My husband and our 2 kids are going to spend Thanksgiving together even though he asked for divorce 2 1/2 months ago.

I've been working hard on making the changes that should've been made years ago....

Now I was thinking about writing him a letter of thanks and gratitude of what he's done for me and the family for those almost 11 years....

Not so much because I want him back, but mainly because it's been long overdue.....he felt unappreciated, not respected and taken for granted......and I think it would be a good time to write this letter....

Would you like it if your wife wrote you a letter like this and if so, what would you want to read in it....what would really speak to your heart ?!?!

Please help me....this is my one last attempt to show him I've changed !!!!!


----------



## Deejo (May 20, 2008)

Take responsibility for what you need to take responsibility for. Praise him for what you truly believe he should be praised for.

I guess what I'm saying is make sure what you say is real.

I wouldn't ask him for anything in the way of changes to the arc of your relationship - it will diminish the point of the letter.

Also recommend keeping it relatively brief. If you need to write a long letter, do so. It will be cathartic for you. But keep what you give him relatively brief and to the point.


----------



## Conrad (Aug 6, 2010)

D&A,

One thing to remember.

Quit apologizing for stuff you've already apologized for and have addressed - not matter HOW MANY TIMES you hear about it.

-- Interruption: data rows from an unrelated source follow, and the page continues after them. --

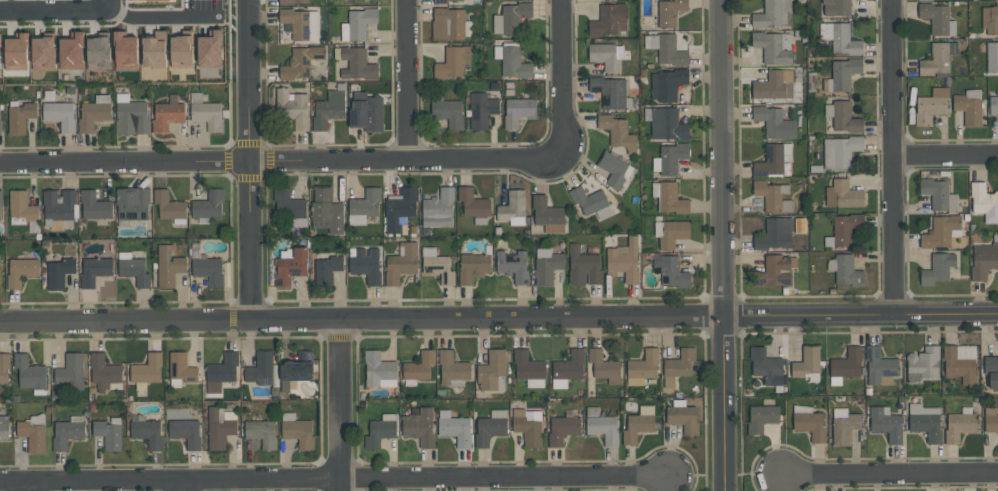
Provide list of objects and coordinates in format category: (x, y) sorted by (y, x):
building: (147, 0)
building: (925, 0)
building: (294, 1)
building: (836, 7)
building: (669, 11)
road: (55, 12)
building: (773, 14)
road: (159, 16)
building: (514, 17)
building: (936, 18)
building: (609, 20)
building: (990, 20)
building: (360, 22)
building: (296, 23)
building: (448, 23)
building: (0, 36)
building: (840, 38)
building: (774, 46)
building: (125, 50)
building: (154, 50)
building: (209, 50)
building: (71, 51)
building: (181, 51)
building: (670, 51)
building: (16, 52)
building: (98, 52)
building: (43, 53)
building: (604, 56)
building: (992, 57)
building: (938, 58)
building: (301, 62)
building: (450, 62)
building: (515, 63)
building: (357, 64)
building: (844, 73)
road: (563, 78)
road: (407, 80)
building: (668, 84)
building: (772, 87)
building: (609, 92)
building: (993, 105)
building: (931, 106)
building: (292, 108)
building: (329, 109)
building: (482, 110)
building: (968, 110)
building: (518, 111)
building: (205, 112)
building: (366, 112)
building: (448, 113)
building: (60, 115)
building: (93, 115)
building: (167, 116)
building: (845, 117)
building: (19, 118)
building: (132, 118)
building: (774, 121)
building: (667, 125)
building: (0, 126)
building: (617, 131)
building: (840, 151)
road: (946, 153)
road: (894, 157)
building: (673, 158)
road: (249, 159)
road: (282, 160)
building: (769, 161)
building: (613, 168)
building: (843, 195)
building: (939, 195)
building: (772, 196)
building: (1, 197)
building: (671, 199)
building: (588, 201)
building: (366, 202)
building: (984, 202)
building: (133, 203)
building: (287, 203)
building: (474, 203)
building: (209, 204)
building: (95, 205)
building: (512, 205)
building: (22, 206)
building: (169, 206)
building: (400, 208)
building: (58, 209)
building: (438, 209)
building: (546, 211)
building: (326, 212)
building: (846, 229)
building: (941, 231)
building: (673, 233)
building: (774, 234)
road: (722, 245)
building: (624, 260)
building: (984, 260)
building: (401, 263)
building: (366, 265)
building: (168, 266)
building: (291, 266)
building: (327, 266)
building: (513, 266)
building: (583, 266)
building: (439, 268)
building: (472, 268)
building: (547, 268)
building: (938, 269)
building: (134, 270)
building: (21, 271)
building: (95, 271)
building: (209, 271)
building: (670, 271)
building: (847, 271)
building: (776, 272)
building: (59, 273)
road: (860, 315)
road: (361, 321)
building: (806, 362)
building: (644, 364)
building: (847, 364)
building: (923, 364)
building: (420, 365)
building: (879, 365)
building: (528, 366)
building: (569, 366)
building: (678, 366)
building: (766, 366)
building: (4, 367)
building: (604, 367)
building: (959, 367)
building: (182, 368)
building: (297, 368)
building: (451, 368)
building: (223, 369)
building: (261, 369)
building: (378, 369)
building: (147, 370)
building: (491, 370)
building: (991, 370)
building: (29, 372)
building: (71, 372)
building: (103, 373)
road: (340, 406)
building: (683, 418)
building: (761, 418)
building: (990, 420)
building: (886, 424)
building: (810, 425)
building: (601, 426)
building: (926, 426)
building: (959, 426)
building: (637, 427)
building: (4, 428)
building: (420, 428)
building: (845, 428)
building: (456, 429)
building: (489, 429)
building: (528, 429)
building: (562, 429)
building: (219, 430)
building: (186, 432)
building: (262, 432)
building: (299, 432)
building: (380, 432)
building: (147, 433)
building: (67, 434)
building: (108, 434)
building: (33, 436)
road: (890, 476)
road: (333, 481)
road: (28, 488)
road: (184, 488)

That will help keep the letter under a paragraph.


----------



## rome2012 (Sep 10, 2010)

Thanks so much you two !!!!

I will not apologize again in the letter, just acknowledge all the things he's done for us and that make him this great person....

He's made up his mind about our marriage anyway so there's no turning back for him....

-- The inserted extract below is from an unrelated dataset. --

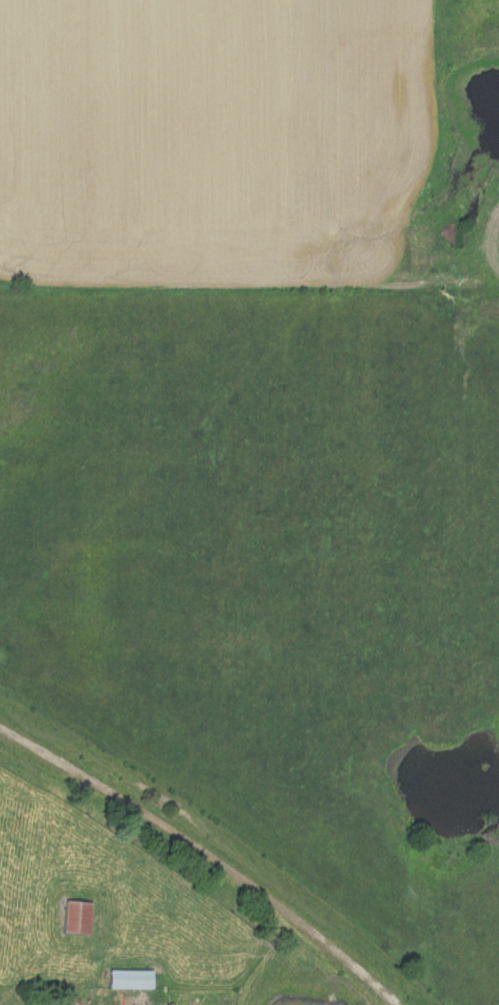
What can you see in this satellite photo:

I've decided to let him go, even if I have some weak moments where I question his behavior and analyze it.....

This letter will be free from begging and apologizing !!!!!

Thanks again !!!!!!


----------



## Deejo (May 20, 2008)

There is something truly liberating in doing what you need to do, and saying what you need to say ... all for your own growth.

My trip lasted nearly two years.

Maybe by ending your marriage now, you pave the way for something far more positive and emotionally healthy for the both of you - whether you find your way back to one another, or with someone new.

If the foundation is broken, sometimes you are better served by tearing it down and building a newer, better, stronger one.

I understand that you are in pain, and that you don't want this outcome. But you will get through it. It will make you stronger than you are right now, and better equipped to face the joys and challenges that your life will undoubtedly present you with in the future.

I wish you the best.


----------